Tuesday, June 9, 2009

AMATEUR: Perspectives: Women, Art & Islam at MoCADA

I was thrilled to find out that the Museum of Contemporary African Diasporan Arts (80 Hansen Place) is located right in my neighborhood, and this weekend, I saw the Artist Talk surrounding their latest exhibit, "Perspectives: Women, Art and Islam." The exhibit is open until September 13, and I would encourage you to go and see it, although it felt a bit amateur to me. The show features work by Fariba Alam, Zoulikha Bouabdellah, Mahwish Chishty, Safaa Erruas and Nsenga Knight. Some of the work was intriguing and lovely, and the artists were all clearly thoughtful and interesting, but in the end, I felt as though MoCADA had slapped things together a little too quickly, and though of course there were common threads in everything, it was difficult to see the show as cohesive.

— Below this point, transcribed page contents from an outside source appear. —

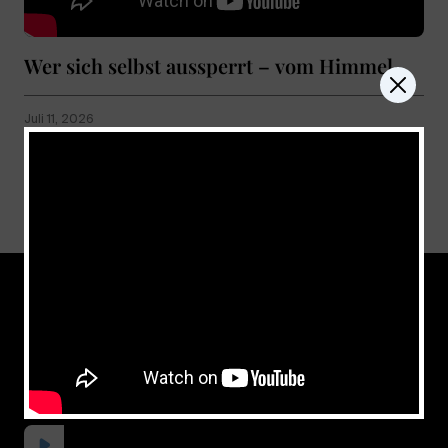
Wer sich selbst aussperrt – vom Himmel
Juli 11, 2026
Show more
don't miss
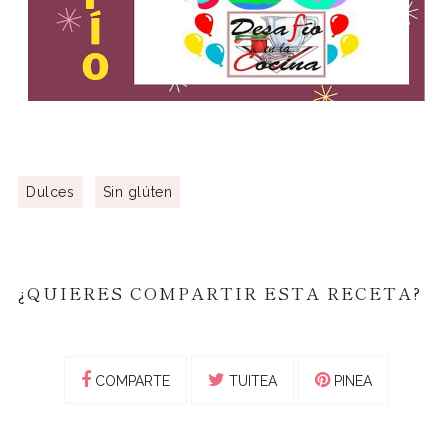
Dulces
Sin glúten
¿QUIERES COMPARTIR ESTA RECETA?
COMPARTE
TUITEA
PINEA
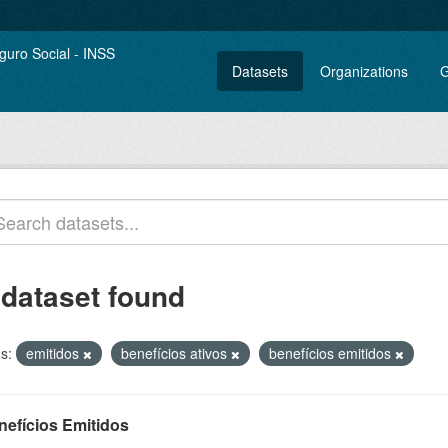
Datasets
Organizations
G
 dataset found
s:
emitidos
benefícios ativos
benefícios emitidos
nefícios Emitidos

I suppose I always find it difficult to strike a balance between identity and art, and so shows that focus entirely on the identity of the artist tend to grate of me a bit, but the talk, and the exhibit, bring up many interesting questions about religion's place in art and art's place in religion. Although I don't think anyone piece focused as much on gender as I would have liked, I can easily consider that a good thing, because there is something problematic to me about saying, "Okay, you're a woman. You're a Muslim. What you create is inherently touched by that and should focus on that." Of course in an exhibit picked particularly for these things, one expects to see it, and so I was glad to see some of the more abstract pieces and how they approached the topic. I do think the museum is doing some important, interesting things, and that this exhibit is worth seeing. I just wonder if there was a more cohesive or thoughtful way to run this show.

If you're interested, tonight there's a lecture and that might be a good excuse to check it out: Dr. Halima Taha, one of the leading authorities on collecting African-American art and an active follower of Islam, will discuss the history of Islam in the United States and misconceptions about the roles of women within the religion. Admission: $5. Free for MoCADA and MfAA members.